INSTRUCTION A: Please rewrite everything in the records from the line containing "## 🔄 Future Evolution Ideas" down to the line containing "- Automated mental model extraction", substituting "Scripted" for "Automated" and leaving the rest unchanged.

EXTRACT:
------------------------------------

According to Volvo Trucks, electric trucks drastically reduce noise and exhaust emissions and create new opportunities to manage logistics.

“Electromobility is fully in line with Volvo Trucks’ long-term commitment to sustainable urban development and zero emissions,” says Göran Nyberg, president of Volvo Trucks North America. “By using electrically powered and quieter trucks for goods transport in urban areas, we meet several challenges simultaneously. Without disturbing noise and exhaust gases, it will be possible to operate in more sensitive city centers. Transport may also take place throughout less busy periods, for example in late evening and at night. This will reduce the burden on the roads during daytime rush-hour traffic, allowing both the road network and vehicles to be utilized far more effectively than today.”

Nyburg adds, “Urban distribution and other pick-up and delivery applications are a starting point for battery-powered electric trucks, but we envision broader deployment of electric trucks for freight movement in North America as technologies and the market mature.”

Keith Brandis, Volvo Trucks North America’s vice president for product planning, says, “Volvo’s technology and deep understanding of electromobility are based on proven commercial solutions already used in Volvo’s electric buses and solutions introduced in Volvo’s hybrid trucks as far back as 2010.

“Electric vehicles will be part of our future, but the vehicles themselves are only one part of what is needed for large-scale electrification to succeed.” Brandi continues. “Enabling long-term sustainable transport is a complex issue that requires a holistic and wide range of measures. We are working closely with customers, cities, suppliers of batteries and charging infrastructure, and other key stakeholders to create the necessary framework for battery-powered electric trucks.”

In its announcement, Volvo Trucks did not provide additional details about the vehicles or a potential timeline for when it might introduce its electric trucks to the North American market.

------------------------------------

Extracted data entries:
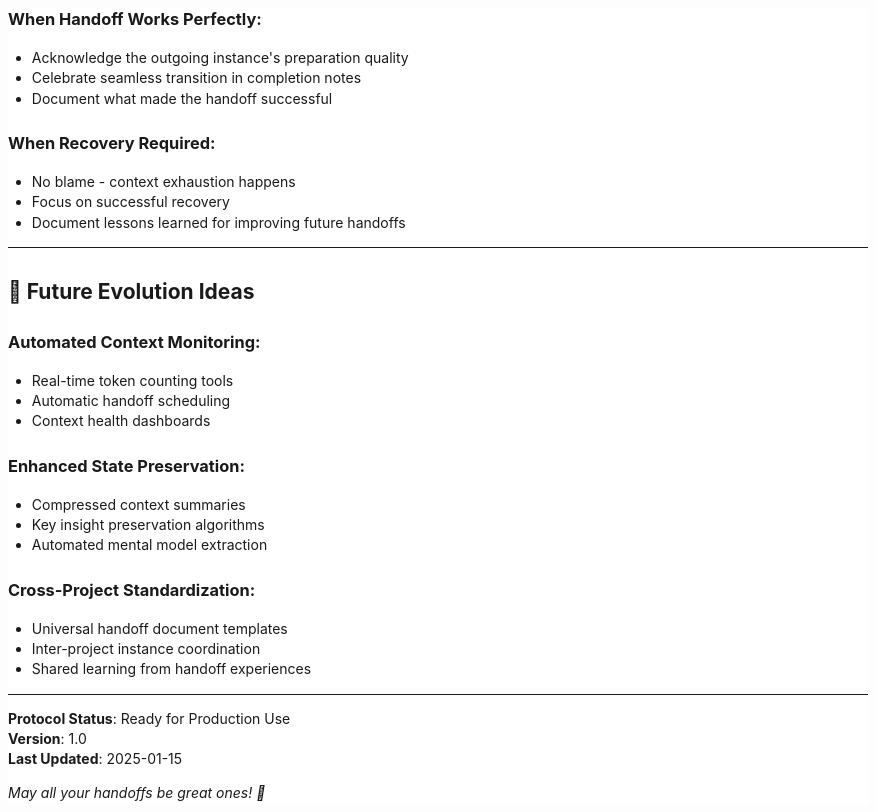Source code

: ### When Handoff Works Perfectly:
- Acknowledge the outgoing instance's preparation quality
- Celebrate seamless transition in completion notes
- Document what made the handoff successful

### When Recovery Required:
- No blame - context exhaustion happens
- Focus on successful recovery
- Document lessons learned for improving future handoffs

---

## 🔄 Future Evolution Ideas

### Automated Context Monitoring:
- Real-time token counting tools
- Automatic handoff scheduling
- Context health dashboards

### Enhanced State Preservation:
- Compressed context summaries
- Key insight preservation algorithms
- Automated mental model extraction

### Cross-Project Standardization:
- Universal handoff document templates
- Inter-project instance coordination
- Shared learning from handoff experiences

---

**Protocol Status**: Ready for Production Use  
**Version**: 1.0  
**Last Updated**: 2025-01-15

*May all your handoffs be great ones! 🏈*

------------------------------------

INSTRUCTION B: In the electric truck article, what benefit does the Volvo Trucks North America president give for moving goods in late evening and at night?

FINAL ANSWER A:
## 🔄 Future Evolution Ideas

### Scripted Context Monitoring:
- Real-time token counting tools
- Automatic handoff scheduling
- Context health dashboards

### Enhanced State Preservation:
- Compressed context summaries
- Key insight preservation algorithms
- Scripted mental model extraction

FINAL ANSWER B: Shifting transport to these less busy periods would reduce the burden on the roads during daytime rush-hour traffic. As a result, both the road network and the vehicles could be used far more effectively than today. Quieter electric trucks without exhaust gases make such operation possible.